Your instructions:
Copying task for the records below: reproduce each one exactly and drop the pictures.

Dataset items:
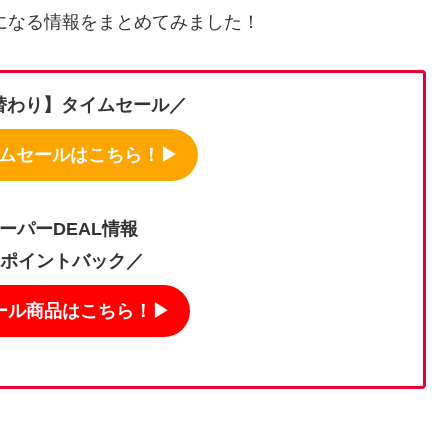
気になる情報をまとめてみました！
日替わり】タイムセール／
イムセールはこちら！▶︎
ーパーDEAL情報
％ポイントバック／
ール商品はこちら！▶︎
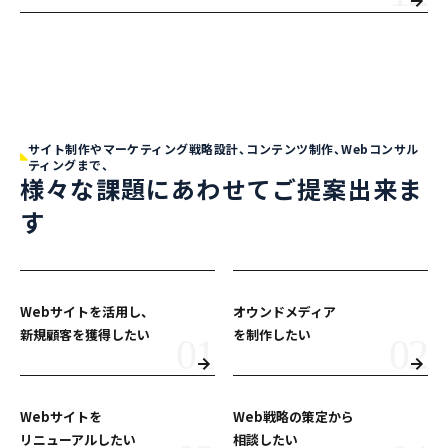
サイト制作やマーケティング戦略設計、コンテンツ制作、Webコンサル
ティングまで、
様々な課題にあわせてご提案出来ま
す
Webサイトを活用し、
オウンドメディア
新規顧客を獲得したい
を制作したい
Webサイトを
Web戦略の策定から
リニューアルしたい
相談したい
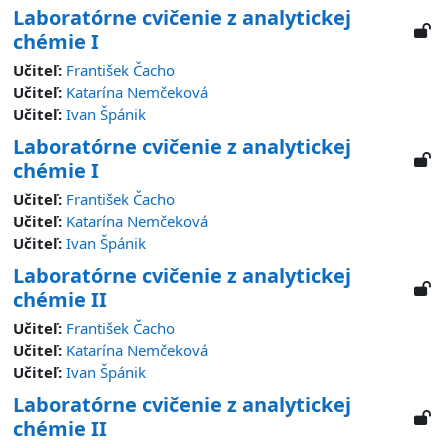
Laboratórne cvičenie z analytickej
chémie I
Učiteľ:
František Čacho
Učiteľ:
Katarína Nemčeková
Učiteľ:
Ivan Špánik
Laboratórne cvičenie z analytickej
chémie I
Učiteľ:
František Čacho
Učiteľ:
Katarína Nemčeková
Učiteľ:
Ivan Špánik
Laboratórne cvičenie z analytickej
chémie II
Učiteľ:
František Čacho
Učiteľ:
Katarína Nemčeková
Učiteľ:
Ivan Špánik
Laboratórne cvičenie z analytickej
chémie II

Solution below:
気になる情報をまとめてみました！
日替わり】タイムセール／
イムセールはこちら！▶︎
ーパーDEAL情報
％ポイントバック／
ール商品はこちら！▶︎
サイト制作やマーケティング戦略設計、コンテンツ制作、Webコンサル
ティングまで、
様々な課題にあわせてご提案出来ま
す
Webサイトを活用し、
オウンドメディア
新規顧客を獲得したい
を制作したい
Webサイトを
Web戦略の策定から
リニューアルしたい
相談したい
Laboratórne cvičenie z analytickej
chémie I
Učiteľ:
František Čacho
Učiteľ:
Katarína Nemčeková
Učiteľ:
Ivan Špánik
Laboratórne cvičenie z analytickej
chémie I
Učiteľ:
František Čacho
Učiteľ:
Katarína Nemčeková
Učiteľ:
Ivan Špánik
Laboratórne cvičenie z analytickej
chémie II
Učiteľ:
František Čacho
Učiteľ:
Katarína Nemčeková
Učiteľ:
Ivan Špánik
Laboratórne cvičenie z analytickej
chémie II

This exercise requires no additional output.